High Speed Pursuit and On-Call Driving

In 2015 the VALOR Officer Safety Initiative released several recommendations to curb the increase in vehicle-related injuries and deaths among law officers.  VALOR (a project of the US Department of Justice’s Bureau of Justice Assistance) noted that officers were very often injured or killed in single-vehicle incidents—especially while responding to calls.  They also found that law enforcement officers needed to make a better habit of wearing seat belts, especially while responding to a call.  VALOR suggested training programs that offered greater opportunities to practice critical decision making, especially in gauging the proper speed for conditions.
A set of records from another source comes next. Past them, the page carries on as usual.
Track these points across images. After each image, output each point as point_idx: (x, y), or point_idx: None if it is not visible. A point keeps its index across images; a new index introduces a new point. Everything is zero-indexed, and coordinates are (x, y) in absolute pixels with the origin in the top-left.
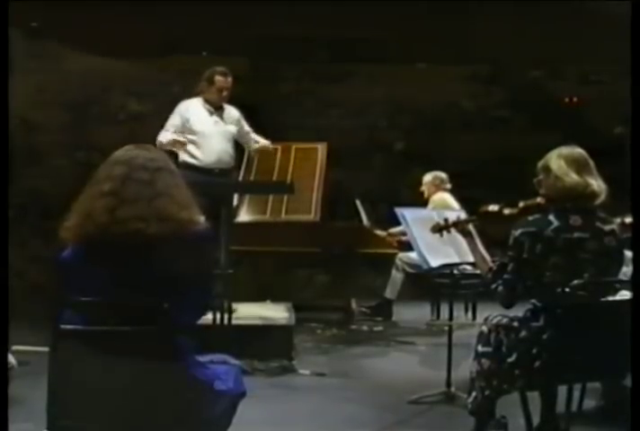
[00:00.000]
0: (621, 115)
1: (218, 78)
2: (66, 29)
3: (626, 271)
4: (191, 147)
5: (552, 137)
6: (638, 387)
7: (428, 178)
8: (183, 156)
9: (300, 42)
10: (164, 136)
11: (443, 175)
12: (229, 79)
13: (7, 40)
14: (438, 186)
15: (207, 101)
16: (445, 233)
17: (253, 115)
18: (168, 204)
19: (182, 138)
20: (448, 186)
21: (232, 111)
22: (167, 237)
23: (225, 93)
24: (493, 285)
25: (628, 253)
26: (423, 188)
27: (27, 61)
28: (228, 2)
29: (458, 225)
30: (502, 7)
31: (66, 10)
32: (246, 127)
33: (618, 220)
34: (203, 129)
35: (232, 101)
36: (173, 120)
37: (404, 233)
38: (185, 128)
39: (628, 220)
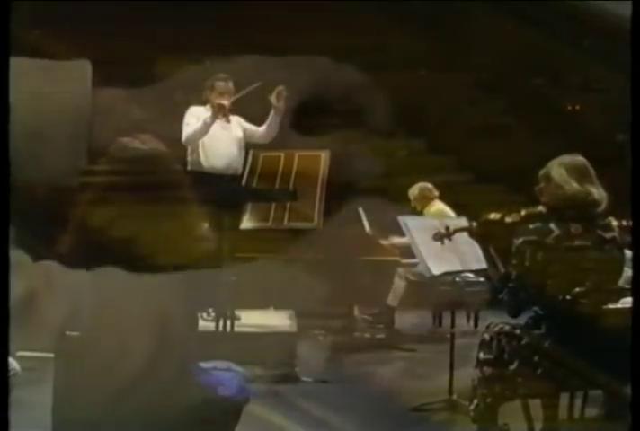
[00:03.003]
0: (623, 122)
1: (219, 83)
2: (67, 33)
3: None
4: (201, 152)
5: (553, 144)
6: (638, 395)
7: (415, 191)
8: (192, 164)
9: (301, 48)
10: (192, 128)
11: (429, 185)
12: (230, 84)
13: (8, 41)
14: (428, 197)
15: (212, 107)
16: (447, 240)
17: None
18: (177, 233)
19: (222, 101)
20: (437, 193)
21: (235, 117)
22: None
23: (226, 98)
24: (500, 295)
25: (628, 253)
26: (414, 204)
27: (28, 68)
28: (231, 5)
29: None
30: (503, 13)
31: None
32: (252, 127)
33: (615, 223)
34: (211, 133)
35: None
36: (190, 118)
37: (407, 245)
38: None
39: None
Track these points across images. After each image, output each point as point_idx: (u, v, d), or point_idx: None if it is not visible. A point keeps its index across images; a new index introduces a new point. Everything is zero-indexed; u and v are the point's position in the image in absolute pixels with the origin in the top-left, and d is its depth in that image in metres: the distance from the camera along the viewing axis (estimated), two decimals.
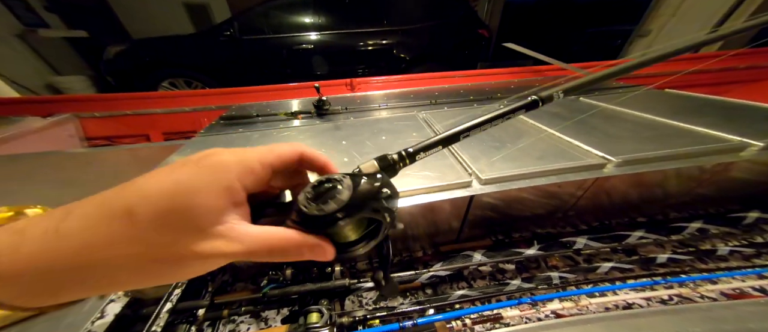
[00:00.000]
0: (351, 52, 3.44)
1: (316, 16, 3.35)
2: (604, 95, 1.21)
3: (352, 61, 3.48)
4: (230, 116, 1.06)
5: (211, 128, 1.01)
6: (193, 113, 1.39)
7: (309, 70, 3.52)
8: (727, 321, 0.38)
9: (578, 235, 0.78)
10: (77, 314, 0.39)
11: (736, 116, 0.87)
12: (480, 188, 0.68)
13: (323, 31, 3.35)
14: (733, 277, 0.65)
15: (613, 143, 0.76)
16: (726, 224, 0.77)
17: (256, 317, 0.62)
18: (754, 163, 0.71)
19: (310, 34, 3.38)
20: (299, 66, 3.49)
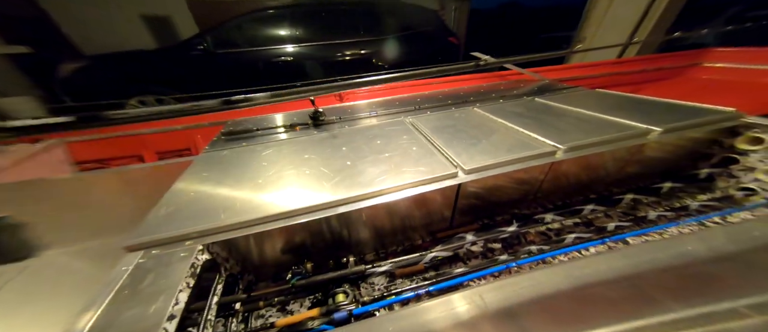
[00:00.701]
0: (329, 64, 3.53)
1: (294, 28, 3.41)
2: (552, 95, 1.45)
3: (330, 73, 3.57)
4: (230, 131, 1.09)
5: (214, 144, 1.04)
6: (184, 131, 1.38)
7: (285, 82, 3.52)
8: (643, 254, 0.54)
9: (547, 212, 0.95)
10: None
11: (645, 109, 1.12)
12: (465, 177, 0.82)
13: (300, 43, 3.41)
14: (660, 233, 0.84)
15: (561, 134, 0.94)
16: (651, 194, 1.00)
17: (282, 310, 0.69)
18: (659, 144, 0.94)
19: (287, 47, 3.41)
20: (275, 79, 3.48)
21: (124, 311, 0.43)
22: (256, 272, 0.73)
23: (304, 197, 0.72)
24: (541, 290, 0.45)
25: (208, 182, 0.79)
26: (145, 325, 0.40)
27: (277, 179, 0.81)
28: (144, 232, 0.58)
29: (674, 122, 0.96)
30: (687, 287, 0.45)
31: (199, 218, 0.62)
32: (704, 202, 0.96)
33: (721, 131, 1.03)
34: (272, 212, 0.66)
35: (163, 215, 0.64)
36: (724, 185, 1.03)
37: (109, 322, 0.41)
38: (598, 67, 2.17)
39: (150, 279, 0.48)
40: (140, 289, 0.46)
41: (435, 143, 0.99)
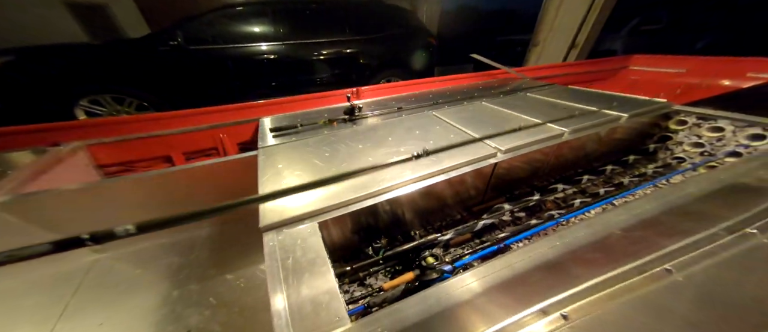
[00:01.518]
0: (315, 61, 3.47)
1: (275, 26, 3.27)
2: (539, 91, 1.74)
3: (317, 70, 3.50)
4: (278, 127, 1.09)
5: (266, 139, 1.03)
6: (209, 130, 1.28)
7: (263, 81, 3.36)
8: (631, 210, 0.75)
9: (557, 183, 1.18)
10: None
11: (608, 101, 1.44)
12: (502, 156, 0.99)
13: (283, 41, 3.29)
14: (633, 194, 1.13)
15: (562, 121, 1.18)
16: (621, 165, 1.30)
17: (374, 275, 0.77)
18: (625, 126, 1.25)
19: (268, 45, 3.26)
20: (251, 78, 3.30)
21: (301, 273, 0.48)
22: (335, 254, 0.80)
23: (381, 177, 0.80)
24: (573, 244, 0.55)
25: (287, 172, 0.82)
26: (323, 281, 0.46)
27: (348, 166, 0.88)
28: (267, 218, 0.61)
29: (634, 109, 1.27)
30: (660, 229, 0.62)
31: (305, 202, 0.67)
32: (654, 169, 1.30)
33: (659, 117, 1.39)
34: (357, 194, 0.74)
35: (272, 202, 0.67)
36: (664, 156, 1.39)
37: (299, 281, 0.47)
38: (557, 68, 2.60)
39: (299, 251, 0.53)
40: (298, 258, 0.51)
41: (467, 131, 1.15)
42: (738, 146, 1.14)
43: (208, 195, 1.04)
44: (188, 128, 1.19)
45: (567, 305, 0.41)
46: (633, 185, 1.21)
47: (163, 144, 1.18)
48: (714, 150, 1.21)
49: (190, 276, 1.01)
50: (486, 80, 2.13)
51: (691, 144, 1.30)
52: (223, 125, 1.26)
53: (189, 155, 1.22)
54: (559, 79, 2.52)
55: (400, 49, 3.85)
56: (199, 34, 3.13)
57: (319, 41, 3.51)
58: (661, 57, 2.56)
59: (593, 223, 0.61)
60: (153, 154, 1.19)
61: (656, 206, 0.66)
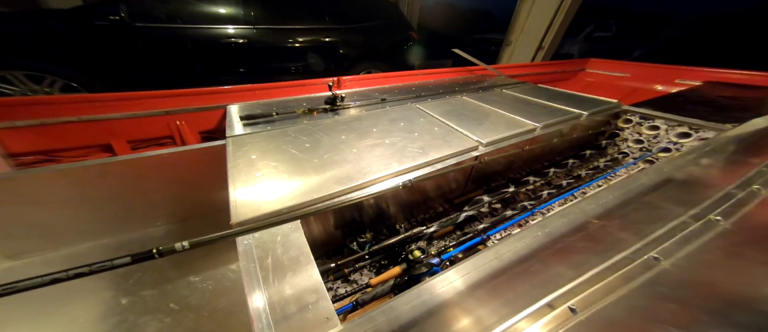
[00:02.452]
0: (291, 49, 3.25)
1: (246, 8, 2.97)
2: (513, 88, 1.83)
3: (292, 58, 3.30)
4: (248, 115, 0.97)
5: (235, 128, 0.90)
6: (165, 116, 1.08)
7: (229, 67, 3.07)
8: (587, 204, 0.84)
9: (529, 175, 1.26)
10: None
11: (571, 99, 1.57)
12: (484, 149, 1.02)
13: (257, 25, 3.01)
14: (589, 186, 1.25)
15: (534, 116, 1.26)
16: (579, 159, 1.43)
17: (360, 271, 0.74)
18: (584, 123, 1.37)
19: (240, 28, 2.96)
20: (215, 63, 2.99)
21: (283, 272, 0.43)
22: (318, 250, 0.75)
23: (367, 170, 0.77)
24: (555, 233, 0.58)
25: (262, 164, 0.74)
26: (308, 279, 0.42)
27: (331, 158, 0.82)
28: (240, 214, 0.54)
29: (591, 108, 1.40)
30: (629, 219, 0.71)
31: (285, 196, 0.61)
32: (605, 163, 1.46)
33: (611, 115, 1.56)
34: (343, 187, 0.70)
35: (245, 197, 0.59)
36: (612, 152, 1.57)
37: (281, 280, 0.42)
38: (528, 67, 2.78)
39: (280, 248, 0.47)
40: (279, 256, 0.45)
41: (450, 125, 1.16)
42: (669, 142, 1.33)
43: (163, 190, 0.90)
44: (137, 112, 1.00)
45: (571, 297, 0.42)
46: (589, 177, 1.34)
47: (101, 130, 0.97)
48: (650, 146, 1.40)
49: (142, 281, 0.88)
50: (465, 76, 2.19)
51: (633, 141, 1.48)
52: (181, 110, 1.09)
53: (136, 143, 1.03)
54: (530, 77, 2.70)
55: (382, 41, 3.77)
56: (151, 11, 2.70)
57: (295, 28, 3.28)
58: (611, 62, 2.88)
59: (567, 213, 0.66)
60: (86, 142, 0.97)
61: (617, 196, 0.74)
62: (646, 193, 0.71)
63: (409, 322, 0.37)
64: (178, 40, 2.82)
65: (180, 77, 2.92)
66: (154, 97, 1.06)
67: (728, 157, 0.86)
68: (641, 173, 0.82)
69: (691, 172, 0.78)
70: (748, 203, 0.61)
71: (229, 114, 1.02)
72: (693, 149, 0.93)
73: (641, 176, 0.79)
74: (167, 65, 2.89)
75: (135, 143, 1.04)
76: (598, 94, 1.66)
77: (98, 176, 0.80)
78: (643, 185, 0.73)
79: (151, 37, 2.76)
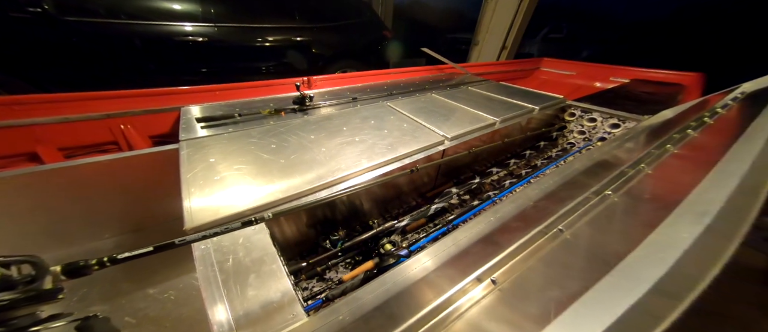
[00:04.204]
0: (259, 48, 3.09)
1: (206, 5, 2.75)
2: (477, 86, 1.95)
3: (261, 58, 3.14)
4: (207, 117, 0.89)
5: (190, 131, 0.82)
6: (106, 120, 0.94)
7: (188, 67, 2.84)
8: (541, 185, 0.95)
9: (493, 167, 1.36)
10: None
11: (527, 96, 1.73)
12: (449, 143, 1.07)
13: (218, 22, 2.81)
14: (543, 173, 1.38)
15: (494, 111, 1.36)
16: (535, 150, 1.58)
17: (334, 268, 0.74)
18: (536, 117, 1.51)
19: (198, 26, 2.73)
20: (171, 62, 2.75)
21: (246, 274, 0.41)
22: (290, 249, 0.74)
23: (336, 168, 0.78)
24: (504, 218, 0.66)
25: (221, 166, 0.70)
26: (273, 283, 0.41)
27: (297, 159, 0.81)
28: (195, 219, 0.51)
29: (542, 104, 1.55)
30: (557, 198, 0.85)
31: (242, 198, 0.59)
32: (556, 152, 1.62)
33: (558, 109, 1.73)
34: (313, 185, 0.70)
35: (202, 199, 0.56)
36: (562, 142, 1.76)
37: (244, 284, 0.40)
38: (492, 66, 2.97)
39: (242, 251, 0.46)
40: (241, 259, 0.44)
41: (418, 121, 1.20)
42: (605, 133, 1.52)
43: (107, 199, 0.81)
44: (70, 116, 0.87)
45: (495, 270, 0.48)
46: (543, 165, 1.49)
47: (25, 137, 0.82)
48: (591, 136, 1.59)
49: (89, 296, 0.78)
50: (435, 74, 2.27)
51: (578, 132, 1.67)
52: (126, 113, 0.97)
53: (70, 151, 0.89)
54: (493, 75, 2.89)
55: (355, 40, 3.74)
56: (84, 4, 2.39)
57: (263, 26, 3.12)
58: (561, 61, 3.19)
59: (516, 198, 0.74)
60: (6, 151, 0.82)
61: (556, 181, 0.84)
62: (576, 176, 0.81)
63: (371, 310, 0.39)
64: (122, 37, 2.53)
65: (128, 77, 2.62)
66: (91, 98, 0.93)
67: (636, 142, 1.03)
68: (576, 159, 0.94)
69: (608, 156, 0.92)
70: (633, 179, 0.74)
71: (184, 116, 0.95)
72: (616, 138, 1.08)
73: (575, 162, 0.90)
74: (110, 64, 2.58)
75: (70, 151, 0.91)
76: (551, 90, 1.84)
77: (23, 187, 0.69)
78: (575, 170, 0.84)
79: (87, 32, 2.44)
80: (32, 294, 0.30)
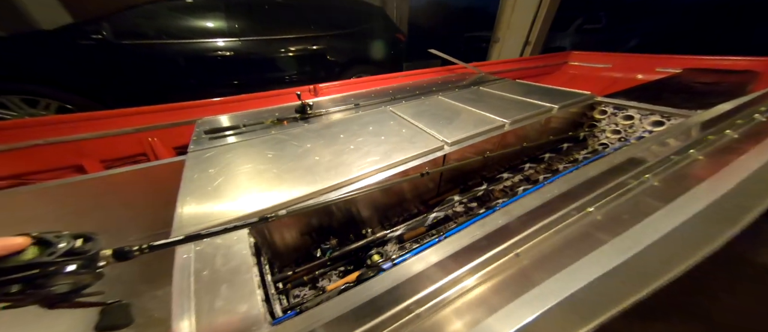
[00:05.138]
0: (279, 59, 3.30)
1: (233, 20, 3.02)
2: (490, 85, 1.85)
3: (284, 68, 3.34)
4: (214, 129, 0.98)
5: (200, 143, 0.91)
6: (135, 134, 1.10)
7: (221, 80, 3.12)
8: None
9: (503, 172, 1.26)
10: None
11: (546, 93, 1.58)
12: (449, 148, 1.03)
13: (244, 36, 3.05)
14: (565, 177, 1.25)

That same year the RAND Corporation released a study of the risk factors contributing to law enforcement vehicle crashes (funded by the Office of Justice Programs at the National Institute of Justice).  RAND identified four factors that correlated with vehicle-related accidental injuries and deaths among police officers:

  1. Responding to a Call:  Officers driving to the scene of an incident were at three-to-four times greater risk of being injured in a crash, compared to those on routine patrol
  2. Seatbelt Usage: Officers chronically fail to wear seat belts, and a law enforcement officer not using a seat belt was two-to-three times more likely to be injured in a crash
  3. Motorcycles: Motorcycle officers are five times more likely to be injured in a crash
  4. Partnering Up: Having another officer in the car more than halves the likelihood of an officer being injured in a crash, while having a suspect in the car increased the likelihood of injury

Optimized Police Pursuit Training

While items #3 and #4 often fall outside the control of policymakers or individual departments (either because of budgetary constraints or the on-the-ground realities of how law officers must operate on their roads), any department can refresh and retrain for best-practices in pursuit safety.  A good police pursuit training program will go beyond refreshing the “muscle memory” of good driving habits to include split-second decision making during high-risk events, and even “tactical seatbelt” use.  Improved police pursuit training is the clearest path to big improvements in peace officer safety and survival.